A lot of the courses at Udemy are how-to and technical courses that teach students how to program in Python, create games for the iPad, and so on. Soltan's course is on interpreting poetry, and since she analyzes a lot of poetry at University Diaries, this is a natural extension.

I keep seeing that the MOOC is the future of the university, if there IS a future for the university.
The New York Times tells me so, and who am I to argue with the New York Times?

Still, I'm curious:
  • If you hate the idea of PowerPoint or technology in the classroom and also hate online courses, why would you participate in this?
  • Is Udemy and its system of MOOCs something Soltan sees as a way to counter for-profit online education?
  • Do the "best Professors from the world's leading Universities" (tm) get paid for participating in these, and do they have any responsibilities beyond recording lectures?
  • Assessment right now is by computer-graded tests, and discussions are held in forums; the idea, according to the New York Times, is to get everyone to an "A+" level.
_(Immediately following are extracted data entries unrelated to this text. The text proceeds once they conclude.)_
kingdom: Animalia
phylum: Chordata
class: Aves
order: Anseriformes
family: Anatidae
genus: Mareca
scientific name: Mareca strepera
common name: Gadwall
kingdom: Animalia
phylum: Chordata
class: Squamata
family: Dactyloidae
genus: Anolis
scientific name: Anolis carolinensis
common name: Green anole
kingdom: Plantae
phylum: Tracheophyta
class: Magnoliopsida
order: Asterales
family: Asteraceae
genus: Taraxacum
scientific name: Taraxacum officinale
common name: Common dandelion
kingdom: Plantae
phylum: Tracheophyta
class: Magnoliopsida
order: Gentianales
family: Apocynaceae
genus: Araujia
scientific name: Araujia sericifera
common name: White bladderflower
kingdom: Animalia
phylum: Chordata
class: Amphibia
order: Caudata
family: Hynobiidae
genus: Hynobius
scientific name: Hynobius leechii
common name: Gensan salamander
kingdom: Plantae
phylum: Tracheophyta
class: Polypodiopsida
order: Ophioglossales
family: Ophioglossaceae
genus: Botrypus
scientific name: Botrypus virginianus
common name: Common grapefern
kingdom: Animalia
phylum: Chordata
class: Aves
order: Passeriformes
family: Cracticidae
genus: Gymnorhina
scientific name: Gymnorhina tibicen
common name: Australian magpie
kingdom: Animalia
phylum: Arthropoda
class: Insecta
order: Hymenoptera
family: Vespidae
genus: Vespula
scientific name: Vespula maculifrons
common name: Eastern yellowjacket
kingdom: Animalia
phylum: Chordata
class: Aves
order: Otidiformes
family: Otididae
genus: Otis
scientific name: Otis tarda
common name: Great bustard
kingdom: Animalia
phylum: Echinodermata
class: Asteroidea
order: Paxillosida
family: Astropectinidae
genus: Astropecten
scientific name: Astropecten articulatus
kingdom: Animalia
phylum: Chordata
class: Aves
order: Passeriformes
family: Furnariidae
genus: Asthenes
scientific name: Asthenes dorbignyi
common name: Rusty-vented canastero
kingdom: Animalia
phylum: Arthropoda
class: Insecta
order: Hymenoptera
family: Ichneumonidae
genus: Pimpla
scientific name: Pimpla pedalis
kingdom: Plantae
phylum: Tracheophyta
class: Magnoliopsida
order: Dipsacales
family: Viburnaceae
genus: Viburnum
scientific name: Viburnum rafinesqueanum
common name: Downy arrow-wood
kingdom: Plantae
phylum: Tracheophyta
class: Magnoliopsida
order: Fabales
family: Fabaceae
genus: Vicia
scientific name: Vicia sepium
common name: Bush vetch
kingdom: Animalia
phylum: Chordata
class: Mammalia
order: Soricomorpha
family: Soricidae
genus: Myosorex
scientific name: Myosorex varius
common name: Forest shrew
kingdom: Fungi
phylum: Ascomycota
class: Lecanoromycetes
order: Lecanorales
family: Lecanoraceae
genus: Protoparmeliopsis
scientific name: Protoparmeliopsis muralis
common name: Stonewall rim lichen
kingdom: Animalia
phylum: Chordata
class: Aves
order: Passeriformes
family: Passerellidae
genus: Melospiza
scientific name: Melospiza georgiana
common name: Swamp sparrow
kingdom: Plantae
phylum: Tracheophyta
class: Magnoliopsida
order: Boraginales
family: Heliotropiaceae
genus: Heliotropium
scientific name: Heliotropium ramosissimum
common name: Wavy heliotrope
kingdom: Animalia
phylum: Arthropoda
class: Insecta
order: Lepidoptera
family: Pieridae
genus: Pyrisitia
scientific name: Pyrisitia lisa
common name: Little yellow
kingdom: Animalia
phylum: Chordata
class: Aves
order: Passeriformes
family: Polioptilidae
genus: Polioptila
How might this work in the humanities?
  • When might Udemy decide that Udemy graduates or badgeholders who've taken a MOOC course would be "the best Professors from the world's leading Universities" and worthy to record courses, since the MOOC courses will not bear the name or logo of the university from which the current "best Professors" hail?
  • Or are we in a beehive situation, where a select few prerecord wisdom for the MOOC worker bees and the bees can't hope to move from wisdom-ingesting to wisdom-dispensing?
Updated to add: Margaret Soltan graciously answers all these questions and more over at Inside Higher Ed: http://www.insidehighered.com/blogs/university-diaries/mooc-synthesizer-iii#dsq-form-area

2 comments:

Bardiac said...

I really don't get this movement on some level: IF most people learned really effectively by working alone on something (reading or watching or whatever), then the invention of the public library pretty much would have meant the end of the university.

But it didn't. That's because most people need help learning.

And as a teacher, I expect to be paid to help people learn. If I'm not paid, I can't eat or have shelter, clothing, etc, so I won't be teaching, I'll find something to do that will enable my survival.

But, I'm just some rube teacher at a public regional, right?

Z said...

Bardiac, yes.

I didn't know about Udemy before this post but then looked and was fascinated.

A really good Brazilianist is about to put up 15 lectures on Brazilian history.

So, I can assign them, you see. If there were a Brazilian historian here, they could take his class, and if we had more really good symposia and so on, they would go to those; we don't have those things and the public library is being closed and the university has not acquired books for our library since my last megagrant in 2007; however, we have Udemy.